Reputation: 93
I need to merge two lists in Prolog. On input should be predicate merge/3
.
Should work like this:
?- merge([6,4,b,8], [5,b,s,6], X).
X = [6, 4, b, 8, 5, s].
What I have tried:
%rules
merge(A, B, X):-
merge(A, B, B, X).
merge([], X, _, X).
merge([Head|L1], [Head|L2], Tmp, [Head|X]) :-
merge(L1, L2, Tmp, X),
!.
merge(L1, [_|L2], Tmp, X) :-
merge(L1, L2, Tmp, X),
!.
merge([A|L1], [], Tmp, [A|X]) :-
merge(L1, Tmp, Tmp, X),
!.
What I get:
?- merge([1,2,a,3], [5,d,a,1], X).
X = [1, 2, a, 3, 5, d, a, 1].
What I expect:
?- merge([1,2,a,3], [5,d,a,1], X).
X = [1, 2, a, 3, 5, d].
Upvotes: 0
Views: 3990
Reputation: 5645
This can be done by rewriting built-in predicates ! e.g :
my_append([], R, R) .
my_append([H|T], R1, [H|R2]) :-
my_append(T, R1, R2).
my_member(H, [H|_]).
my_member(H, [_|T]) :-
my_member(H, T).
So, I can say that merging L with an empty list gives this list L
merge(L, [], L).
Now, to merge two lists, I look at the first element of the second list.
If it is in the first list, I ignore it and I merge the first list, with the rest of the second.
If not, I add this first element at the end of the first list and I merge the new first list with the rest of the second.
I must say that it's not very efficient !!
merge(L, [H| T], R) :-
( my_member(H, L)
-> merge(L, T, R)
; my_append(L, [H], L1),
merge(L1, T, R)).
Upvotes: 1
Reputation:
If the order of the elements does not somehow depend on the order of the two input lists, this is an idiomatic Prolog solution:
?- append([6,4,b,8], [5,b,s,6], A), sort(A, B).
A = [6, 4, b, 8, 5, b, s, 6],
B = [4, 5, 6, 8, b, s].
If the order is important, you need to explain how exactly.
And some comments on the code you show.
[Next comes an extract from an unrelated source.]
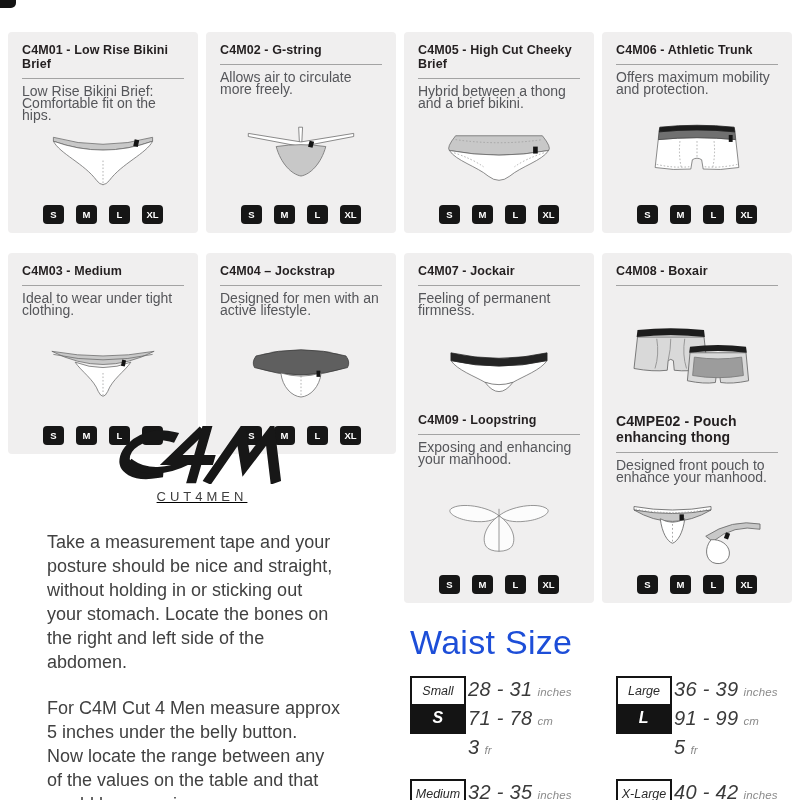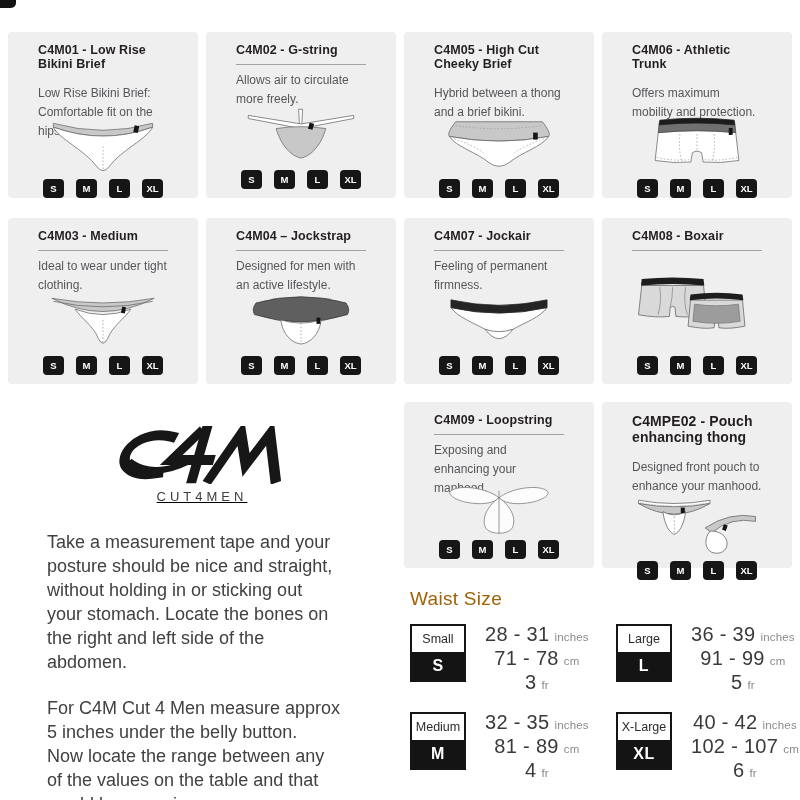"C4M01 - Low Rise Bikini" .card { height: 166px -> 201px; padding: 11px 30px 9px -> 11px 14px 9px }
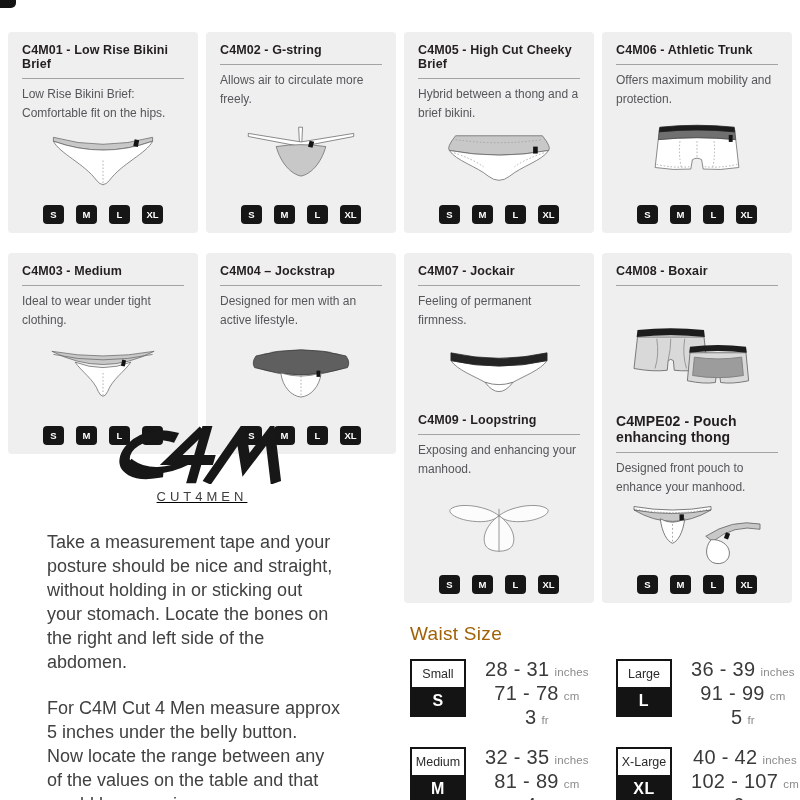"Allows air to circulate more" .card-desc { font-size: 12px -> 14px; line-height: 19px -> 12px }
The names that you have chosen for your predicates: both "join" and "merge" have well-established meanings different from what you seem to be attempting to achieve ("join" as in relational databases, "merge" as in "merge two ordered lists"). What you are doing is rather a "union" (and by the way, click on this link and read the code!).
Also, it is almost always a mistake (not an error, but a mistake) to have a cut as the last subgoal of a clause body. Having multiple clauses to a predicate that are not obviously mutually exclusive (as the last 3 of the 4 clauses to your merge/4
) is commonly a design flaw (not a mistake).